Our Urban Cyclist considers a tricky dilemma - choosing a single bike to satisfy his many demands.
Words by Justin Smirk
Buying a bike can be a complex process with the decision based on one’s taste, aspiration, sense of self and of course, budget. If I could only own one bike, what would be my perfect bike?
As a car-free family, we have a lot of bikes. These include: mountain, road, cyclocross, cargo, hybrid commuters, outgrown kids, fixies and a tag-a-long or two. An N+1 competition can be rather boring so I won’t reveal our total number of bikes but all of them, except the ones outgrown by the kids, have a purpose and are used regularly.
However, if we were to suddenly lose our garage space and each of us could only have one bike, what would be the perfect machine?
Being car-less by choice, the bike would have to be multi-functional. I would have to be able to ride it in rain, hail or shine and cover all kinds of terrain comfortably. I would also prefer to be able to ride in my everyday clothes.
If you have never used fenders or mudguards, you don’t know what you are missing. And if you have ridden a bike in the rain with disc brakes, you understand just how confidence-inspiring they are on rainy day commutes. Boom, I have just lost my lovely, light fast road bike.
The bike would also have to be shopping-ready, capable of carrying camping gear and small kids safely and comfortably. The kids who gradually grow heavier and remain ever precious are a key consideration in my bike choice. While a cargo bike is perfect for this role, it’s not so great for a wander down to the pub, a dash to the beach or riding gravel trails with your mates. There goes my beloved long-tail “utility wagon”.
“Is it a mountain bike?” I hear you say. Sadly, suspension adds weight. On the road, even with a hardtail, the need to lock out front forks for hills or for carrying a heavy load renders the suspension’s extra weight and complexity superfluous. And big knobby tyres are not great on the road. While I am sad to see my favourite adventure bike go, it just does not cut the mustard for an all-purpose bike.
It looks as though a cyclocross bike would fit the bill. Many have disc brakes plus can fit fenders and racks to carry gear or children. All will take wider tyres for touring, general comfort and puncture resistance on Australia’s rough roads.
But heavy loads and negotiating tricky situations slowly behind drop bars is less than ideal. That means flat bars are installed on that cyclocross bike and lo and behold we have – a classic hybrid commuter.
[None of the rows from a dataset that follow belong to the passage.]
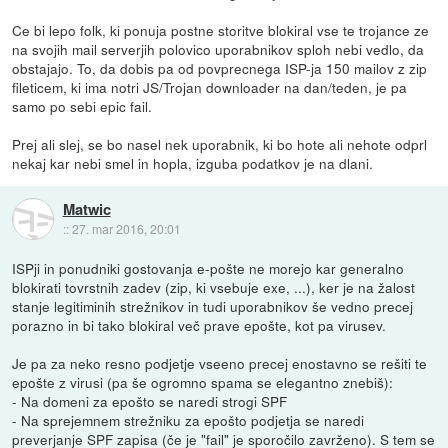
Ce bi lepo folk, ki ponuja postne storitve blokiral vse te trojance ze
na svojih mail serverjih polovico uporabnikov sploh nebi vedlo, da
obstajajo. To, da dobis pa od povprecnega ISP-ja 150 mailov z zip
fileticem, ki ima notri JS/Trojan downloader na dan/teden, je pa
samo po sebi epic fail.
Prej ali slej, se bo nasel nek uporabnik, ki bo hote ali nehote odprl
nekaj kar nebi smel in hopla, izguba podatkov je na dlani.
Matwic
::
27. mar 2016, 20:01
ISPji in ponudniki gostovanja e-pošte ne morejo kar generalno
blokirati tovrstnih zadev (zip, ki vsebuje exe, ...), ker je na žalost
stanje legitiminih strežnikov in tudi uporabnikov še vedno precej
porazno in bi tako blokiral več prave epošte, kot pa virusev.
Je pa za neko resno podjetje vseeno precej enostavno se rešiti te
epošte z virusi (pa še ogromno spama se elegantno znebiš):
- Na domeni za epošto se naredi strogi SPF
- Na sprejemnem strežniku za epošto podjetja se naredi
preverjanje SPF zapisa (če je "fail" je sporočilo zavrženo). S tem se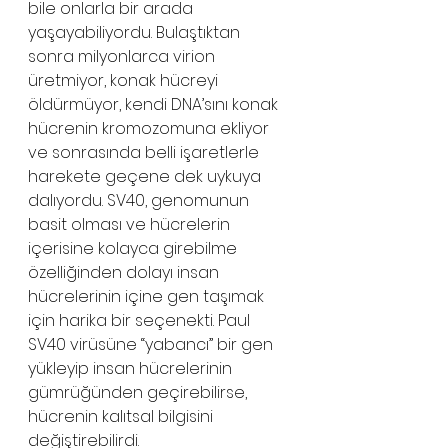
bile onlarla bir arada 
yaşayabiliyordu. Bulaştıktan 
sonra milyonlarca virion 
üretmiyor, konak hücreyi 
öldürmüyor, kendi DNA’sını konak 
hücrenin kromozomuna ekliyor 
ve sonrasında belli işaretlerle 
harekete geçene dek uykuya 
dalıyordu. SV40, genomunun 
basit olması ve hücrelerin 
içerisine kolayca girebilme 
özelliğinden dolayı insan 
hücrelerinin içine gen taşımak 
için harika bir seçenekti. Paul 
SV40 virüsüne “yabancı” bir gen 
yükleyip insan hücrelerinin 
gümrüğünden geçirebilirse, 
hücrenin kalıtsal bilgisini 
değiştirebilirdi.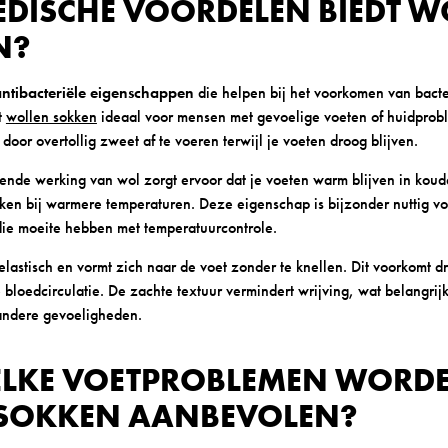
EDISCHE VOORDELEN BIEDT 
N?
antibacteriële eigenschappen
die helpen bij het voorkomen van bacte
t
wollen sokken
ideaal voor mensen met gevoelige voeten of huidprobl
door overtollig zweet af te voeren terwijl je voeten droog blijven.
ende werking van wol zorgt ervoor dat je voeten warm blijven in kou
aken bij warmere temperaturen. Deze eigenschap is bijzonder nuttig 
die moeite hebben met temperatuurcontrole.
elastisch en vormt zich naar de voet zonder te knellen. Dit voorkomt 
bloedcirculatie. De zachte textuur vermindert wrijving, wat belangrij
 andere gevoeligheden.
LKE VOETPROBLEMEN WORD
SOKKEN AANBEVOLEN?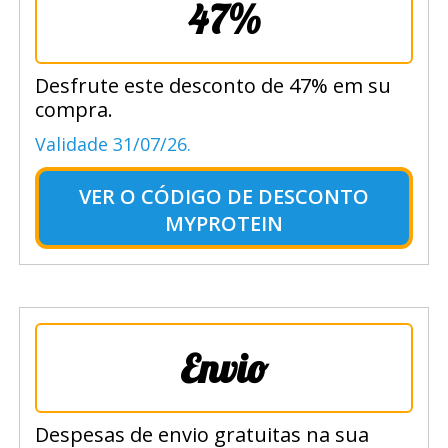
47%
Desfrute este desconto de 47% em su
compra.
Validade 31/07/26.
VER O
CÓDIGO DE DESCONTO
MYPROTEIN
Envio
Despesas de envio gratuitas na sua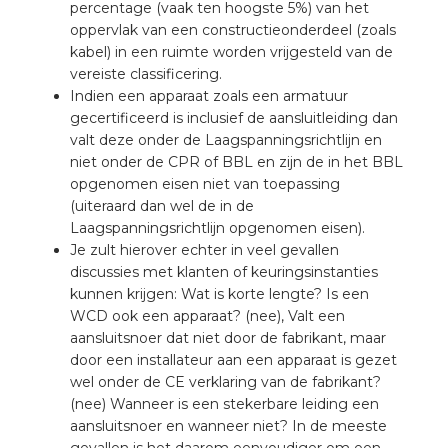
nd
percentage (vaak ten hoogste 5%) van het
oppervlak van een constructieonderdeel (zoals
nd GST®
kabel) in een ruimte worden vrijgesteld van de
vereiste classificering.
nd RST®
Indien een apparaat zoals een armatuur
gecertificeerd is inclusief de aansluitleiding dan
valt deze onder de Laagspanningsrichtlijn en
niet onder de CPR of BBL en zijn de in het BBL
opgenomen eisen niet van toepassing
ctbibliotheek
(uiteraard dan wel de in de
Laagspanningsrichtlijn opgenomen eisen).
entatie
Je zult hierover echter in veel gevallen
discussies met klanten of keuringsinstanties
kunnen krijgen: Wat is korte lengte? Is een
ctra Academy
WCD ook een apparaat? (nee), Valt een
aansluitsnoer dat niet door de fabrikant, maar
door een installateur aan een apparaat is gezet
wel onder de CE verklaring van de fabrikant?
(nee) Wanneer is een stekerbare leiding een
aansluitsnoer en wanneer niet? In de meeste
en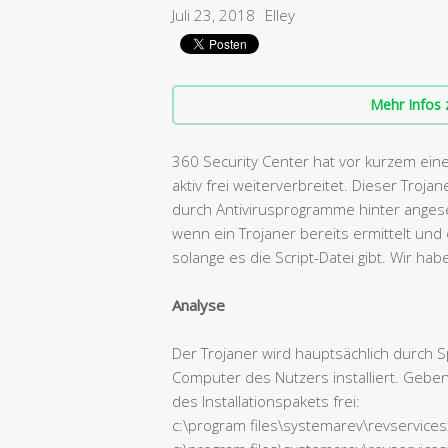
Juli 23, 2018
Elley
Mehr Infos 
360 Security Center hat vor kurzem eine
aktiv frei weiterverbreitet. Dieser Troja
durch Antivirusprogramme hinter angese
wenn ein Trojaner bereits ermittelt und
solange es die Script-Datei gibt. Wir h
Analyse
Der Trojaner wird hauptsächlich durch S
Computer des Nutzers installiert. Gebe
des Installationspakets frei:
c:\program files\systemarev\revservice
Costing around $1,000 (or even less) it can be locked up outside, left at work or carried home disassembled in the back of a taxi. Equipped with fenders, racks, disc brakes and mountain bike gearing, this bike is great for large hills and carrying a load (of kids or beer, take your pick).
If I had to choose just one bike over all other bikes I have it would be: my Merida S-presso hybrid commuter. Despite the fact that it isn’t the lightest, fastest or prettiest bike I own, it can do everything I need capably. And I don’t mind if it is left outside in the rain (sometimes). I have even ridden it down mountain bike trails with my son on a tag-a-long behind me. How many bikes can do that and still get you to work safely on a rainy day?
A bike can be thing of beauty, a technological marvel aimed for speed, or a trusty companion that takes to the shops and back. But no matter what bike you chose it will grant you endless happiness, I promise.